Yesterday evening, a few of my CUNY journalism school classmates and I attended a lecture by Brooke Gladstone, host of WNYC‘s excellent media-analysis program, On The Media. Her new book, The Influencing Machine is an analysis of journalism in the modern age, told in graphic novel format. Unsurprisingly, she spent most of her talk discussing bias in the media, and how to counterbalance that with disclosure.
Gladstone enumerated some of the biases that are baked into the media:
- currency bias: The news has to be “new”, by definition. Stories in the media are typically about current events or related to them somehow. (Coming directly from my Craft I class, I was amused to hear this, because our professors hammer into us the need to answer the “why now?” question in stories.)

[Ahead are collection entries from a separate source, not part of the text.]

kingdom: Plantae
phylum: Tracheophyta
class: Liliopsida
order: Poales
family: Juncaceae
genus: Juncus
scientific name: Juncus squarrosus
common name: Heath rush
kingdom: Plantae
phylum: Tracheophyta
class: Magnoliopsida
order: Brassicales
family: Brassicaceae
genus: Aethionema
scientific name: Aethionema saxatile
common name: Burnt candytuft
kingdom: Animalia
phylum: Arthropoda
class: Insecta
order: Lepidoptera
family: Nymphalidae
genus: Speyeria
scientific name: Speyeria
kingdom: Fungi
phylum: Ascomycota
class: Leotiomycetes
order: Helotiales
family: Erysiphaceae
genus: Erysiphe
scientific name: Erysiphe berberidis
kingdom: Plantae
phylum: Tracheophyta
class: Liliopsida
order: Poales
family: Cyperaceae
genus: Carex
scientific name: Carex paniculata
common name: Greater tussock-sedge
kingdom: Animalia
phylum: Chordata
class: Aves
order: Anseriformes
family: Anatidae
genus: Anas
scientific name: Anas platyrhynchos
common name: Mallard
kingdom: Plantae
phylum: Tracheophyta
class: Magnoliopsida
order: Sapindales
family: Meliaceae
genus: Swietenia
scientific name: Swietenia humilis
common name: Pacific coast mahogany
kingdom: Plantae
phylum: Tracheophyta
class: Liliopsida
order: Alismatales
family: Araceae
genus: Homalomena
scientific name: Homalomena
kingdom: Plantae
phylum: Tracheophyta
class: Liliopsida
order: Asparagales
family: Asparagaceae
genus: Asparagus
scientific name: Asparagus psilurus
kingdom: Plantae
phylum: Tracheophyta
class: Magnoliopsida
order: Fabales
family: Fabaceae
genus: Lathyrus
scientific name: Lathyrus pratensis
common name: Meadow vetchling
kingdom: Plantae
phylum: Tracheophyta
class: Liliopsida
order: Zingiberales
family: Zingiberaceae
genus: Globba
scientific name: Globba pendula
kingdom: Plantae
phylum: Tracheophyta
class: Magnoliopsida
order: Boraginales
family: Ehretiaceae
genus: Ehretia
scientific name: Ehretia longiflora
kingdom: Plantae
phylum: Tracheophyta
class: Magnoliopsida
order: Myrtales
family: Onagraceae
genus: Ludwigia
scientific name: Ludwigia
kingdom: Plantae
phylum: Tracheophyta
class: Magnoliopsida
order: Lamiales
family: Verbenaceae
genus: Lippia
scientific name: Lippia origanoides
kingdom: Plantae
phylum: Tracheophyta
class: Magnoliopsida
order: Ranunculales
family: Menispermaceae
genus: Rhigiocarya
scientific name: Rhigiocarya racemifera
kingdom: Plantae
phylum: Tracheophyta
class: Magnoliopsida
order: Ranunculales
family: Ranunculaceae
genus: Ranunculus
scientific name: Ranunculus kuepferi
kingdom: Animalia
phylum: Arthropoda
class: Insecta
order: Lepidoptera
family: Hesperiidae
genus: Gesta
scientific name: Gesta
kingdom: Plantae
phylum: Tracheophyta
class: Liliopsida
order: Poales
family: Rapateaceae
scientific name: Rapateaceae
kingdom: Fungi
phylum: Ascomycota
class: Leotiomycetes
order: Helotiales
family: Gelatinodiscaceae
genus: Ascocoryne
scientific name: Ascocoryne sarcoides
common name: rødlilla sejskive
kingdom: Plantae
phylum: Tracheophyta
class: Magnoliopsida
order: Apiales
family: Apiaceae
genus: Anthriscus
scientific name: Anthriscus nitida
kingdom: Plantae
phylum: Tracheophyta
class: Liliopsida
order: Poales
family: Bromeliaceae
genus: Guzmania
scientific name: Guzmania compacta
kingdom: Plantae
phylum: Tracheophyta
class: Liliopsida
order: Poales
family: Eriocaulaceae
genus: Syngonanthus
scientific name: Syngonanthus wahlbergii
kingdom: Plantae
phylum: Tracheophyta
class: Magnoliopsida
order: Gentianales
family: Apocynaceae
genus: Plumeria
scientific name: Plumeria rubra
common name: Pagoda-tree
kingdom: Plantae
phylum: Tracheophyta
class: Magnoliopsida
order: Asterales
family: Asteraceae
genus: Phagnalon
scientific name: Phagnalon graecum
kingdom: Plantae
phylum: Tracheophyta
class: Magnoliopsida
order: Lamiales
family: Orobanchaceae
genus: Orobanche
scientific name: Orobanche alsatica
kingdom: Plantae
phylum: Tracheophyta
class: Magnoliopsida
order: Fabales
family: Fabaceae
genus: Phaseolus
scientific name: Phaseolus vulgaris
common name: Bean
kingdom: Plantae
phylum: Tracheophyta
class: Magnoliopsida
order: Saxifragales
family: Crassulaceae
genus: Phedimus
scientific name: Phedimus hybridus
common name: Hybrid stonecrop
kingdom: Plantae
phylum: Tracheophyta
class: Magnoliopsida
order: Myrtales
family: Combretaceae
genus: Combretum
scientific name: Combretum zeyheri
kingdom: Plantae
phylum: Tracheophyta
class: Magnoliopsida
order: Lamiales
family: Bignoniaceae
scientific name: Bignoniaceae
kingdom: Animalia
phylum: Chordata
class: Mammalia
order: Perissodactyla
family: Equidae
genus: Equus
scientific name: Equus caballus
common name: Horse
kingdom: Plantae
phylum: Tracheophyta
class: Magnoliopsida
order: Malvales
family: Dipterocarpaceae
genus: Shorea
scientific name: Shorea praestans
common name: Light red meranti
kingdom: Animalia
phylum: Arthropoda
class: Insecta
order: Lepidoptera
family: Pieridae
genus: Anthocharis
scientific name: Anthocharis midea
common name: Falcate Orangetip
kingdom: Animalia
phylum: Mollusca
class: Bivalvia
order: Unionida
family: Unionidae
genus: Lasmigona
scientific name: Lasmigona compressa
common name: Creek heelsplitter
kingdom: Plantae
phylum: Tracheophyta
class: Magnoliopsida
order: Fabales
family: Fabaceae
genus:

- bad news bias: Emphasizing bad news is good for business.
- status quo bias: Humans tend to resist change, and the media tends to ignore anything that suggests radical change.
- access bias: Especially a problem in Washington, D.C. Example: “A senior administration official said” protects the reporter and the source, not the reader.
- visual bias: Something visual is more likely to be noticed. Example: Iraqi prisoner torture was happening months, even years before the photographs at Abu Ghraib were released, but the story didn’t get play until the disturbing images were available.
- narrative bias: An obsession with beginning-middle-end storytelling. Gladstone criticized journalists who tack an artificial ending onto pieces to make them “fit” a story arc.
- character bias: Once you’ve set up a character, it’s very hard to change them. Gladstone gave us several examples, one of which was the “John Kerry, the effete Francophile” image. Reporters also get very mad when characters change their positions or step outside the box that’s already been established, e.g. John McCain sparring with Jerry Falwell and Pat Robinson.
- fairness bias: Giving both sides equal time, even when both sides aren’t equal. Jay Rosen has been on a tear about this recently with NPR; Gladstone characterizes it as “a failure of nerve.” Examples: global warming, Swift Boat Veterans for Truth. Gladstone said, “we can evaluate both sides, but if their position isn’t supported, you don’t have to give them equal time that distorts reality.”
The check against these biases, she said, is disclosure: showing the public the process by which you did your reporting and came to your conclusions, so that they could, if they wanted to, retrace your steps. She doesn’t believe in a journalistic Mount Olympus anymore, saying we’ve moved beyond Walter Kronkite’s legendary sign-off phrase (“and that’s the way it is”) to a digital world where journalists are no longer the arbiter of relevancy.
She says she wouldn’t go as far as Jeff Jarvis, revealing everything under the sun including intimate details of his prostate cancer, but overall she thinks engaging the audience in the reporting and writing process is beneficial to everyone.